Gestern wieder eine Diskussion gehabt nach dem üblichen Muster. Man unterhält sich gut, tauscht sich aus, plötzlich gleitet es ins grundsätzliche ab und jeder ist vom anderen enttäuscht und verletzt. Schlimm dabei ist, ich spüre kaum noch was dabei und denke oft, ich kann da ja eh nix mehr retten.

Vielelicht wäre es besser sich zu trennen. Als Freunde oder WG würde es bei uns super klappen, aber nach all dem nicht mehr als Paar.
Davon abgesehen, selbst wenn ich den Willen hätte, ich wüsste ganicht, wie ich das schaffen soll wieder zu ihr zu finden.
Zur Zeit ist es echt zum verzeifeln.

Grüße

Ein Update:

mit meinem Therapeuten habe ich darüber gesprochen. Er fand es gut, dass ich mir ein Buch gekauft habe und die Übungen mache, es sei aber weiterhin wichtig, die Ursachen zu ergründen (in dem Fall wohl meine Kindheitserlebnisse).
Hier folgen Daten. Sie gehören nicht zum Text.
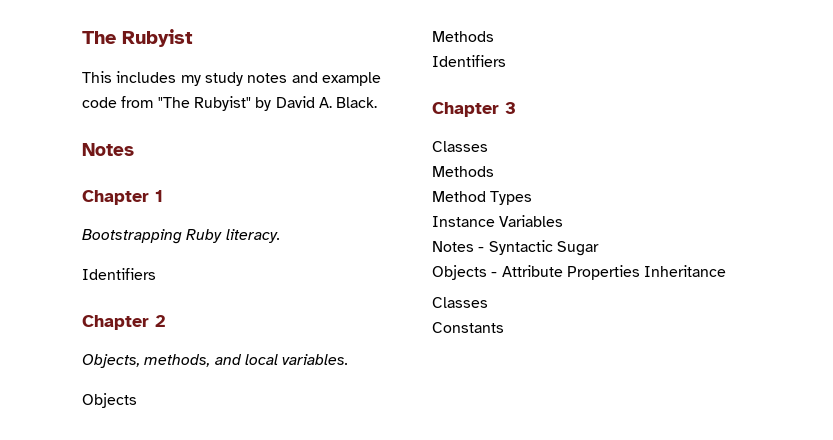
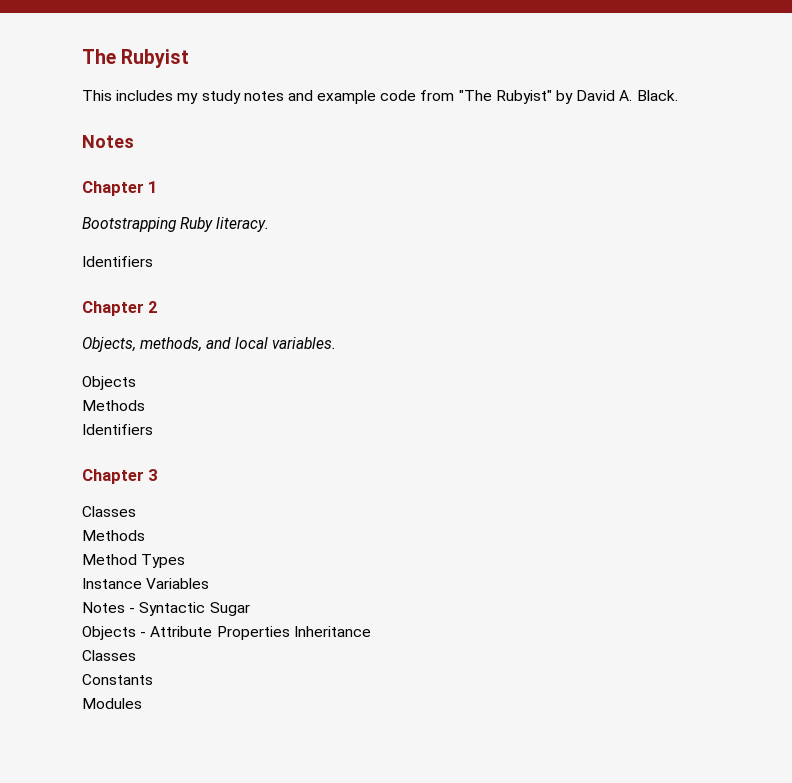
(504, 327) none -> [82,698,142,709] // Modules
Das Buch hilft mir ganz gut. Ich versuche mehr und mehr aus diesem Kreislauf aus Selbstbeobachtung, gesteigerte Selbstwahrnehmung, Sicherheitsverhalten und Vermeidungsstrategien auszubrechen. Es klappt aber nicht immer und es gibt Rückschläge.

In der Arbeit gab es zudem ein Ereignis, was jetzt nicht sofort und unmittelbar mich betrifft, aber mein Vertrauen in den Job etwas ins wanken gebracht hat. Ich werde mich damit befassen, langfristig einen Job zu suchen und vielleicht diesmal etwas, was mir wirklich gut liegt und was ich gerne mache und wo ich nicht einfach nur gut bin, in dem was ich tue.

Die Beziehung zu meiner Freundin ist nicht mehr zu retten und ich fühle mich schlecht deswegen, weil ich das Gefühl habe, versagt zu haben oder nicht gut genug gewesen zu sein. Aber wahrscheinlich ist es besser so. Wir bringen zu viel aus unserer Vergangenheit mit, haben uns zu oft verletzt und jetzt ein Neuanfang - kaum vorstellbar. Dazu müsste ich ein anderer Mensch werden oder über Nacht alles vergessen haben.

Ich will übrigens mal eine Selbsthilfegruppe aufsuchen. Ich denke, dass der Austausch in der Gruppe mir gut tun wird.